The same argument also holds for the 1.5 \( \,\mu \)m device where the agreement is still reasonable. Hot carrier degradation is slightly underestimated over the whole stress time range due to the mismatch of the interface state profiles visible in Figure 7.7. For the shortest device the DD-based model completely fails to properly reproduce the data evaluated with the full model. This already becomes evident in Figures 7.1, 7.6, and 7.7 where one can see that the DD-based model is not capable of reasonable mimicking the ViennaSHE results, respectively the big discrepancies between the shape of the interface state profiles.

To conclude, the drift-diffusion based hot-carrier degradation model, created for high voltage LDMOS devices, is found to work reasonably well for MOSFETs with channels longer than \( 1.5\mu \)m.
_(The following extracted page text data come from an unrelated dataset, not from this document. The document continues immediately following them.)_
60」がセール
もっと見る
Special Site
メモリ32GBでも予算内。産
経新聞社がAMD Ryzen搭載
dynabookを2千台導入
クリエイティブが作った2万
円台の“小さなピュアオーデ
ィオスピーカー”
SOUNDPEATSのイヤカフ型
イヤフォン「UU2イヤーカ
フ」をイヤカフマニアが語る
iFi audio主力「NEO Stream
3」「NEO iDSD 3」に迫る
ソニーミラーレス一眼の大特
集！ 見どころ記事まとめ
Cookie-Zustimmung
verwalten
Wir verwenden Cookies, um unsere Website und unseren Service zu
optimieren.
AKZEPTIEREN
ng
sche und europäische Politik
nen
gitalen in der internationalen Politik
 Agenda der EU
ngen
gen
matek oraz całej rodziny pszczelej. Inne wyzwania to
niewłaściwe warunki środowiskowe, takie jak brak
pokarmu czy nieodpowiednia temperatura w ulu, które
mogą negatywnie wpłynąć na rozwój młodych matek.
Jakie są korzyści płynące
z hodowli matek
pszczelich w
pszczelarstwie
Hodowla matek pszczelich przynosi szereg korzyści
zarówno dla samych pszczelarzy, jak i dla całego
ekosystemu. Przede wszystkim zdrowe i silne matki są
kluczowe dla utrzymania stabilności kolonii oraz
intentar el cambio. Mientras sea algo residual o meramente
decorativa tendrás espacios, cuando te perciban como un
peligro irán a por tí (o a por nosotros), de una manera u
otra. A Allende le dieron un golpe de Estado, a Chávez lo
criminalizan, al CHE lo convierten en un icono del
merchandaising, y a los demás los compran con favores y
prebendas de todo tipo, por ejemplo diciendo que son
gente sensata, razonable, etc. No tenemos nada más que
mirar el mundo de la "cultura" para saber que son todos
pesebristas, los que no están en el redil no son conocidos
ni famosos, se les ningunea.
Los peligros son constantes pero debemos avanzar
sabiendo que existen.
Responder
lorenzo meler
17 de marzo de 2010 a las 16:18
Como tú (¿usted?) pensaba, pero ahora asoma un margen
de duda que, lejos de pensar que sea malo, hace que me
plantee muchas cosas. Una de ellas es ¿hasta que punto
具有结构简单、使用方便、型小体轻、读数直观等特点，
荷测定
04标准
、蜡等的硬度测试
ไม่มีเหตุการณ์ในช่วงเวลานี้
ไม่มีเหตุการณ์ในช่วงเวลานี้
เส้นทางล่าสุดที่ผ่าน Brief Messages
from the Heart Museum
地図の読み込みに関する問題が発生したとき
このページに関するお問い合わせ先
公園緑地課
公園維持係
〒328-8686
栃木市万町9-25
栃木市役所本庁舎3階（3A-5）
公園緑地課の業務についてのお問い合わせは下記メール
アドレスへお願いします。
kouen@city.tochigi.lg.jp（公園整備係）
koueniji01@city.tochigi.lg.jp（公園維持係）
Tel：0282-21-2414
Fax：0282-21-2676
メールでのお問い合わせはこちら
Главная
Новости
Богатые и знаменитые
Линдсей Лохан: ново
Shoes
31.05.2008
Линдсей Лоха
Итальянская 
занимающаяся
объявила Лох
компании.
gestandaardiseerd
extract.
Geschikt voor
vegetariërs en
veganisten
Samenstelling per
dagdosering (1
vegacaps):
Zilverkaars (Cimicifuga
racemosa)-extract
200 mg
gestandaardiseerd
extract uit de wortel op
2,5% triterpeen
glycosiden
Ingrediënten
In such devices, the model was able to represent the carrier distribution functions, bond breakage rates, interface state density profiles, and changes of device characteristics such as the saturation and drain currents. However, the model does not work very well for smaller nodes. The reason is that the DD-based model is not able to capture more complicated DF shapes visible in shorter devices. This is especially pronounced at high energies because the DFs simulated with ViennaSHE and by the DD-based HCD model have different curvatures. In the case of the \( 2\mu \)m device the curvature change occurs only when the DF values have dropped by several orders of magnitude, and therefore this discrepancy does not translate into mismatches between bond breakage rates, \( N_{\mathrm {it}}(x) \) profiles and \( \Delta I_{\mathrm {d,lin}}(t) \), \( \Delta I_{\mathrm {d,sat}}(t) \) degradation traces.

As for shorter devices, the discrepancy in the DF curvature appears at higher population numbers, and thus is related to more pronounced errors. In the device with \( L_{\mathrm {G}} \) = 1.5 \( \,\mu \)m this results in a mismatch in the \( N_{\mathrm {it}}(x) \) profiles visible at 10 \( ^{8} \)cm \( ^{-2} \), and thereby does not substantially impact the \( \Delta I_{\mathrm {d,lin}}(t) \), \( \Delta I_{\mathrm {d,sat}}(t) \) changes. In the shortest nMOSFET used, \( L_{\mathrm {G}} \) = 1 \( \,\mu \)m, \( N_{\mathrm {it}} \) values differ severely at values of 10 \( ^{12} \)cm \( ^{-2} \), and hence the changes of the linear and saturation drain currents simulated with the two versions of the model are completely inconsistent.